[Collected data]

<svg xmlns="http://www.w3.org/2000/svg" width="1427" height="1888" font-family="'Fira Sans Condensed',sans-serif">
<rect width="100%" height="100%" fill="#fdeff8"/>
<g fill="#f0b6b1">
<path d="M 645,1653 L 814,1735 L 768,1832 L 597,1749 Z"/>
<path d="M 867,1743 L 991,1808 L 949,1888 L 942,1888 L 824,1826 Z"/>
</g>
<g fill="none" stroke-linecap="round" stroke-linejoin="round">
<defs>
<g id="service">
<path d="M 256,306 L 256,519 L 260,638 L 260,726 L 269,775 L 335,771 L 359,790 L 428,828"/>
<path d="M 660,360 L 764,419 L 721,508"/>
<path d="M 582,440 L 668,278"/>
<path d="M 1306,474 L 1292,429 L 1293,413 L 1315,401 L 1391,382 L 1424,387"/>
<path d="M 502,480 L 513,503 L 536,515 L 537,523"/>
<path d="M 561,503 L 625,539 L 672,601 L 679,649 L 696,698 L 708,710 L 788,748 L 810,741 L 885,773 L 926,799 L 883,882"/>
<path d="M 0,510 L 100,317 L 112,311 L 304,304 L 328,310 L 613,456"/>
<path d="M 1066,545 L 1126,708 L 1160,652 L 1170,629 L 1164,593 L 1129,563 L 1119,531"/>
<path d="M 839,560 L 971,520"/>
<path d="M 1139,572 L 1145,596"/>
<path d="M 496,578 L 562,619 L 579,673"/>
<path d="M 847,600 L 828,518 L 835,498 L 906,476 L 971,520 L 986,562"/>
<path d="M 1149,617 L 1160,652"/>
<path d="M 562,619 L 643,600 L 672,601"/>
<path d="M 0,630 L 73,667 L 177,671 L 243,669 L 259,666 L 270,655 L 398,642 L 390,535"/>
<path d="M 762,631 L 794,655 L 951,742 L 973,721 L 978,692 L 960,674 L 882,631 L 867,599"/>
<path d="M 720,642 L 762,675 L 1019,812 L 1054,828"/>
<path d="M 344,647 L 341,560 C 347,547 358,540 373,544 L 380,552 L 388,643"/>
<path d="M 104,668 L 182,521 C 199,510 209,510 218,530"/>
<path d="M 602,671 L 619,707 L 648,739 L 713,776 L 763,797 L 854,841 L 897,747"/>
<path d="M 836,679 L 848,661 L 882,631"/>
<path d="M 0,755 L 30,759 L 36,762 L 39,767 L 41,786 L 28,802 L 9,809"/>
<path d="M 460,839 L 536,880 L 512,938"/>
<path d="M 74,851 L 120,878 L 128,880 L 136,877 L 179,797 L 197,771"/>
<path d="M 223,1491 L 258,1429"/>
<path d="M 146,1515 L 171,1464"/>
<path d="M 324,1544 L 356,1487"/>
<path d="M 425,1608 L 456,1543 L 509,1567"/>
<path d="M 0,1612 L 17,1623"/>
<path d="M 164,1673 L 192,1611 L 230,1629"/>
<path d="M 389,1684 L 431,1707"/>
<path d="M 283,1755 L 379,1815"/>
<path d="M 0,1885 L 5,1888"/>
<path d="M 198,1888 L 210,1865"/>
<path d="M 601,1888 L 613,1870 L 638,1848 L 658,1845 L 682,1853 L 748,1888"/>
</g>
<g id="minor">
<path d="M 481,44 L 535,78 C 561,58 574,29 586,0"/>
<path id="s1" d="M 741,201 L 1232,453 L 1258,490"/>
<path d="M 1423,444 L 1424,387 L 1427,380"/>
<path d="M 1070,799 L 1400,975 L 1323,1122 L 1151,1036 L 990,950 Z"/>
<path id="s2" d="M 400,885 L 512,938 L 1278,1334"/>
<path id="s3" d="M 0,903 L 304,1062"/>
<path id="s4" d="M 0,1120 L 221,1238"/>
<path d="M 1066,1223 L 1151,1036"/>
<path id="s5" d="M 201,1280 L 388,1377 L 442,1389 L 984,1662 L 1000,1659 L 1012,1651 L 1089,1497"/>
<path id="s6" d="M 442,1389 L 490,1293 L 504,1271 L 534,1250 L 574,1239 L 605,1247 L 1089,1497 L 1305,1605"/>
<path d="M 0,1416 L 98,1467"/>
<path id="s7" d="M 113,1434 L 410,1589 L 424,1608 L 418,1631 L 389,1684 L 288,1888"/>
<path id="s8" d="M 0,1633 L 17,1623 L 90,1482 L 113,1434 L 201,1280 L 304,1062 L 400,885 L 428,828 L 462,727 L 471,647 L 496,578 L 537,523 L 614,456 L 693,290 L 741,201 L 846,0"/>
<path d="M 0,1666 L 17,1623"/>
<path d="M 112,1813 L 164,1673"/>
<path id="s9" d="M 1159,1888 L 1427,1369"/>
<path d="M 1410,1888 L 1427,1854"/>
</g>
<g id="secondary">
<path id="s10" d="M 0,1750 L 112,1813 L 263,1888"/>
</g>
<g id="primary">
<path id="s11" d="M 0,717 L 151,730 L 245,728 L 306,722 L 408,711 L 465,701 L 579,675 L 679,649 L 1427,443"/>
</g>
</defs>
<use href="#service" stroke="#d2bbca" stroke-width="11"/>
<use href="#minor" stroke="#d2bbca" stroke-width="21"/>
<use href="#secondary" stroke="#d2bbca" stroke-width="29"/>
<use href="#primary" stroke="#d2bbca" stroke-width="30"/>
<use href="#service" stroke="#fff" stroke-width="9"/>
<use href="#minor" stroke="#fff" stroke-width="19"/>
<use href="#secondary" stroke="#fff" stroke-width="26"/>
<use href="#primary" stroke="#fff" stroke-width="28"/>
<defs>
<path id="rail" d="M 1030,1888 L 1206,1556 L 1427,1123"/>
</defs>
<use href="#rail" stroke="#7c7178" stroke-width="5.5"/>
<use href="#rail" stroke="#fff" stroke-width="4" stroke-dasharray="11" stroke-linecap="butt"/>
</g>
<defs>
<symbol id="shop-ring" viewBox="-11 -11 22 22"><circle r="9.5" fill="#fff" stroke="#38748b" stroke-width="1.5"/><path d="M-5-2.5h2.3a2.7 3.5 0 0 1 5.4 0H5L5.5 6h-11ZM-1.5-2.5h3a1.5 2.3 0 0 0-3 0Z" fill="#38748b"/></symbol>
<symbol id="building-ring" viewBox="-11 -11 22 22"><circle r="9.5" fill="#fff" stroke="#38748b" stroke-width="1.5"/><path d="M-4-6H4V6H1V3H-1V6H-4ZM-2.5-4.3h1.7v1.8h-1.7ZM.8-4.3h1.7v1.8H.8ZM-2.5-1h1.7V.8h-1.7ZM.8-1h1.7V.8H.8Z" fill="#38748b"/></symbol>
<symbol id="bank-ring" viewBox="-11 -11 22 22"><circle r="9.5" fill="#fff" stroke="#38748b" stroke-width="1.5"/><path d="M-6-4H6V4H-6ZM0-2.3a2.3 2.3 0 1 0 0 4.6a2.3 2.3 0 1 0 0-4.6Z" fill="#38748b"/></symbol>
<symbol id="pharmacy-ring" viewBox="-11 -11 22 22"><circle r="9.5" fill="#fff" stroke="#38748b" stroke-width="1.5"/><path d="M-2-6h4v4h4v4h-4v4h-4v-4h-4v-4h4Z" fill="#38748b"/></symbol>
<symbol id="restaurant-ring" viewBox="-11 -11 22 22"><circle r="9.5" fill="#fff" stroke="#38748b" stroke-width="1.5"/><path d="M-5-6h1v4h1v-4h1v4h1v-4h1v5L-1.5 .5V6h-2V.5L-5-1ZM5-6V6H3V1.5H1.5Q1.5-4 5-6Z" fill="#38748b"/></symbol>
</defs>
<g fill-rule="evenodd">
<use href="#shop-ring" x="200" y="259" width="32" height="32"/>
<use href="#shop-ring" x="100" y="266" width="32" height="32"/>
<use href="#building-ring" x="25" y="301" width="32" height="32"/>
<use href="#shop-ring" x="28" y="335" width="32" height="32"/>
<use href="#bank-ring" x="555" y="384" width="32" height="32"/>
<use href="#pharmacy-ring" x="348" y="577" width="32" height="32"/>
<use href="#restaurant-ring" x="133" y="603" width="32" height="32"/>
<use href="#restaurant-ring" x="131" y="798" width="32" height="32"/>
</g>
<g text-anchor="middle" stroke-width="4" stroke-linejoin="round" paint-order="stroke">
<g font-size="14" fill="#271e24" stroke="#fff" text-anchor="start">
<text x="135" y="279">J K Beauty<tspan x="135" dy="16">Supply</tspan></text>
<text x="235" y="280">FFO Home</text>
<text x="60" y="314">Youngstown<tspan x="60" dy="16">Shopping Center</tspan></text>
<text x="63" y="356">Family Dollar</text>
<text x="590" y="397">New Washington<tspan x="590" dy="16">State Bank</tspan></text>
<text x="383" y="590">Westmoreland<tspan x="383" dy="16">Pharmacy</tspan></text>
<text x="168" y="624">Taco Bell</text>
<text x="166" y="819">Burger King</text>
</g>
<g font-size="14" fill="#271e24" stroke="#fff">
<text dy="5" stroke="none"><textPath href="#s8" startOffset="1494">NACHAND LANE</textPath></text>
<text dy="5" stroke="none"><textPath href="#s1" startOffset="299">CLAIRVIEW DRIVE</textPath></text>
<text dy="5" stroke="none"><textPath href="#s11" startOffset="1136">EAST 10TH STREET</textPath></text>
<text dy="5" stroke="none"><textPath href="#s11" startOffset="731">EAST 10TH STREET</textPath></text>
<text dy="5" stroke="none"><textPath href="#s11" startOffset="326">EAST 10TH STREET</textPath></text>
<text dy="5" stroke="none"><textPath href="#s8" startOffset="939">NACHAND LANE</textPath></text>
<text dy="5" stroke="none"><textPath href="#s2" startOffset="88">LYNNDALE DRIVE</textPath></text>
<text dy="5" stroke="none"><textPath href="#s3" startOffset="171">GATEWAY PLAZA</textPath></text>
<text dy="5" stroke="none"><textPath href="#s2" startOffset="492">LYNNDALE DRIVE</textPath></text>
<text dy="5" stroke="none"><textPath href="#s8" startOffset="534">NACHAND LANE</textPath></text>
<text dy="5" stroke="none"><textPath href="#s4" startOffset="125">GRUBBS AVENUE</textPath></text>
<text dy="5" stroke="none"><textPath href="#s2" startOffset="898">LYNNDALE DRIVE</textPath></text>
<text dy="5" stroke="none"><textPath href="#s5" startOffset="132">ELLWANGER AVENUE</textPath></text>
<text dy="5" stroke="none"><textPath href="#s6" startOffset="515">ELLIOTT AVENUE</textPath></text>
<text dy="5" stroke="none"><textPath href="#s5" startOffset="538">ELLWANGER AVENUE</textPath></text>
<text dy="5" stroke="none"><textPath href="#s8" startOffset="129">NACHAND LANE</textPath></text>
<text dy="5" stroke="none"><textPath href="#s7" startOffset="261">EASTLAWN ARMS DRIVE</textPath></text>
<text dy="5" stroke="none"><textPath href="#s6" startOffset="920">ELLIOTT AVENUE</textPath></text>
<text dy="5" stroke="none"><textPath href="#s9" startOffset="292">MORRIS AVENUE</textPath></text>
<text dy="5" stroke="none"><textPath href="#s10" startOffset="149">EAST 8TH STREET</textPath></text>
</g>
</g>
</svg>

EXERCISE DETAILS: State the number of lines above that include "anchor", and nothing further.

ANSWER FOR THIS EXERCISE: 2